AppWorx, Dollar Universe and Sysload Community

 View Only
  • 1.  $U Web Manager unable to use windows cert keystore

    Posted Oct 07, 2019 05:12 AM
    ​$U 6.9.61 Windows 2012 R2 64 bit

    Using $U Web manager to call REST API endpoints. When the API endpoints are running http this is fine but when some of the APIs are running https the message 'Peer not authenticated is appearing in the log'.

    Usually this message just means that the certificate for the API server needs to be added to the java keystore. When this was done with JEE restart, in fact the server hosting $U was restarted, the same peer not authenticated message was received.

    From the manual it indicates that an external keystore needs to be used to allow this trust.

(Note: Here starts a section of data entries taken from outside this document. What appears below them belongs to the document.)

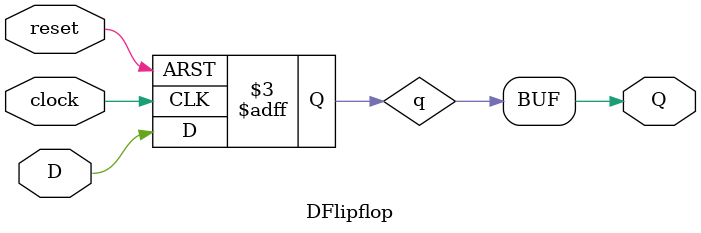
<source format=v>
`timescale 1ns / 1ns 

module Lab5p3(SW, KEY, CLOCK_50, LEDR);
	input [4:0] SW;
	input [1:0] KEY;
	input CLOCK_50;
	output [1:0] LEDR;
	
	wire [11:0] code, clock_1, reset;
	assign reset = 1'b0;
	assign LEDR[1] = clock_1;
	
	morsePlayer player(code, clock_1, LEDR[0], KEY[1], KEY[0]);
	
	morseDecode decode(SW[2:0], code);
	
	oneSecond clk(CLOCK_50, reset, clock_1);

endmodule



//this module take the morse code in 12bit and play it out
module morsePlayer(code, clock_1, signal, load, reset);
	input [11:0] code;
	input clock_1;
	input load;
	input reset;
	output signal;
	wire [11:0] Q;
	
	wire reset;         //fix later
//	assign load = 1'b0;
//	assign reset = 1'b0;
	
	assign signal = Q[11];
	
	LshiftReg12b LSR0(code, load, clock_1, reset, Q);
     //               data, paralleLoadn, clock, reset, Q
endmodule


//this module convert letter input to a morse code in 12bit
module morseDecode(letter, code);
	input [2:0] letter;
	output [11:0] code;
	
	reg [11:0] code;
	
	always@(*)
	begin
		case (letter[2:0])
			3'b000: code = 12'b101110000000;        //A
			3'b001: code = 12'b111010101000;    //B
			3'b010: code = 12'b111010111010;  //C
			3'b011: code = 12'b111010100000;      //D
			3'b100: code = 12'b100000000000;            //E
			3'b101: code = 12'b101011101000;    //F
			3'b110: code = 12'b111011101000;    //G
			3'b111: code = 12'b101010100000;      //H
		    default: code = 12'b0;
		endcase
	end
endmodule
	
/*	
module oneSecond(clock_50M, reset, out);
	input clock_50M;
	input reset;
	output [3:0] out;
	
	wire clear1, clear2, enable1;
	
	reg [26:0] count1;
	reg [3:0] count2;
	
	always@(posedge clock_50M)
	begin
		if ((clear1 == 1'b1) | (reset == 1'b1))
			count1 <= 26'd0;
		else 
			count1 <= count1 + 1'b1;
	end
	
	assign clear1 = enable1;
	assign enable1 = (count1 == 27'd2500000) ? 1'b1 : 1'b0;
	assign out = count2;
	assign clear2 = (count2 == 4'b1111) ? 1'b1 : 1'b0;
	
	always@(posedge clock_50M)
	begin
		if (clear2 | reset)
			count2 <= 4'b0000;
		else if (enable1)
			count2 <= count2 + 1'b1;
	end
endmodule
*/

	
//this module output clock_1 witch is a 2Hz puse clock
module oneSecond(clock_50M, reset, clock_1);
	input clock_50M;
	input reset;
	output clock_1;
	
	wire clear1, clear2, enable1, puse, FFclear;
	assign FFclear = 1'b1;
	
	TFlipflop TFF0(puse, clock_1, clock_50M, FFclear);
	
	reg [26:0] count1;
	reg [3:0] count2;
	
	always@(posedge clock_50M)
	begin
		if ((clear1 == 1'b1) | (reset == 1'b1))
			count1 <= 27'd0;
		else 
			count1 <= count1 + 1'b1;
	end
	
	assign clear1 = enable1;
	assign enable1 = (count1 == 27'd25000000) ? 1'b1 : 1'b0;
	assign puse = enable1;
	assign clear2 = (count2 == 4'b1111) ? 1'b1 : 1'b0;
	
	always@(posedge clock_50M)
	begin
		if (clear2 | reset)
			count2 <= 4'b0000;
		else if (enable1)
			count2 <= count2 + 1'b1;
	end
endmodule



module LshiftReg12b(data, paralleLoadn, clock, reset, Q);
	input [11:0] data;
	input paralleLoadn;
	input clock;
	input reset;
	output [11:0] Q;
	
	//                  D   left right     loadn      clock  reset   Q
	LshiftReg LR0(data[0], Q[1], 1'b0, paralleLoadn, clock, reset, Q[0]);
	
	LshiftReg LR1(data[1], Q[2], Q[0], paralleLoadn, clock, reset, Q[1]);
	
	LshiftReg LR2(data[2], Q[3], Q[1], paralleLoadn, clock, reset, Q[2]);
	
	LshiftReg LR3(data[3], Q[4], Q[2], paralleLoadn, clock, reset, Q[3]);
	
	LshiftReg LR4(data[4], Q[5], Q[3], paralleLoadn, clock, reset, Q[4]);
	
	LshiftReg LR5(data[5], Q[6], Q[4], paralleLoadn, clock, reset, Q[5]);
	
	LshiftReg LR6(data[6], Q[7], Q[5], paralleLoadn, clock, reset, Q[6]);
	
	LshiftReg LR7(data[7], Q[8], Q[6], paralleLoadn, clock, reset, Q[7]);
	
	LshiftReg LR8(data[8], Q[9], Q[7], paralleLoadn, clock, reset, Q[8]);
	
	LshiftReg LR9(data[9], Q[10], Q[8], paralleLoadn, clock, reset, Q[9]);
	
	LshiftReg LR10(data[10], Q[11], Q[9], paralleLoadn, clock, reset, Q[10]);
	
	LshiftReg LR11(data[11], 1'b0, Q[10], paralleLoadn, clock, reset, Q[11]);
	
	
endmodule


module LshiftReg(D, left, right, loadn, clock, reset, Q);
	input D;
	input left;
	input right;
	input loadn;
	input clock;
	input reset;
	output Q;
	wire w0;
	wire shift;
	
	assign w0 = (loadn) ? shift : D;
	assign shift = right;
	
	flipfloph FF0(w0, clock, reset, Q);
              //   D  clock  reset  Q
endmodule


module flipfloph(D, clock, reset, Q);
	input D;
	input clock;
	input reset;
	output Q;
	
	reg Q;
	
	always@(posedge clock, negedge reset)
	begin
		if (~reset)
			Q = 0;
		else 
			Q = D;
	end
endmodule


module TFlipflop(T, Q, clock, clear);
	input T;
	output Q;
	input clock;
	input clear;
	
	wire D;
	
	DFlipflop DFF0(D, clock, clear, Q);
	
	assign D = (T) ? ~Q : Q;
	
endmodule	


module DFlipflop(D, clock, reset, Q);
	input D;
	input clock;
	input reset;
	output Q;
	
	reg q;
	
	always@(posedge clock or negedge reset)
	begin
		if (~reset)
			q <= 0;
		else q <= D;
	end
	
	assign Q = q;
endmodule



</source>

It is possible to hit the target URL using IE on the box so it would be good if $U Web Manager could use the windows keystore.

    Unfortuately so far any attempts to use an external keystore (out with the java keystore) have been unsuccessful.

    Has anyone come across a similar issue and have a solution.

    As an aside a powershell script will resolve this issue however development up to this point has been with the $U web manager  so would rather continue with that rather than some redesign work.


  • 2.  RE: $U Web Manager unable to use windows cert keystore

    Broadcom Employee
    Posted Oct 14, 2019 05:30 AM
    Hi,

    It should work, but you can verify which keystore is used by tracing the start of the Manager.

    A way to have more information is to update unisrv.bat of the Manager:
    - Add -Djavax.net.debug=all before all -jar in the script (should be 3)
    - Replace 
    if not defined LAUNCHCMD (
       "%UNI_DIR_EXEC%\unilogmsg" 2 0 "unisrv" NOALGO  "Unable to start server with code: %SERVER_CODE%"
       exit /b 1
    )
    %LAUNCHCMD%
    by
     
    if not defined LAUNCHCMD (
       "%UNI_DIR_EXEC%\unilogmsg" 2 0 "unisrv" NOALGO  "Unable to start server with code: %SERVER_CODE%"
       exit /b 1
    )

    "%UNI_DIR_EXEC%\unilogmsg" 4 0 "unisrv" NOALGO  "Executing command %LAUNCHCMD%"
    if ."%SERVER_CODE%".==."JEE". (
       %LAUNCHCMD% > C:\temp\trace.out 2>&1
    )
    if not ."%SERVER_CODE%".==."JEE". (
       %LAUNCHCMD%
    )
     
    - and restart the Manager 

    That way, you will have more information in the trace.out especially the java keystore.

    Regards,



  • 3.  RE: $U Web Manager unable to use windows cert keystore

    Posted Oct 14, 2019 10:32 AM
    Edited by Opal Salter Oct 16, 2019 07:44 AM
    Facing same issue.


  • 4.  RE: $U Web Manager unable to use windows cert keystore
    Best Answer

    Broadcom Employee
    Posted Oct 14, 2019 11:23 AM
    Sure, this is just a way to trace the Manager to check keystrores used, not to solve the issue. I recommend you to open a case and give these traces to support team.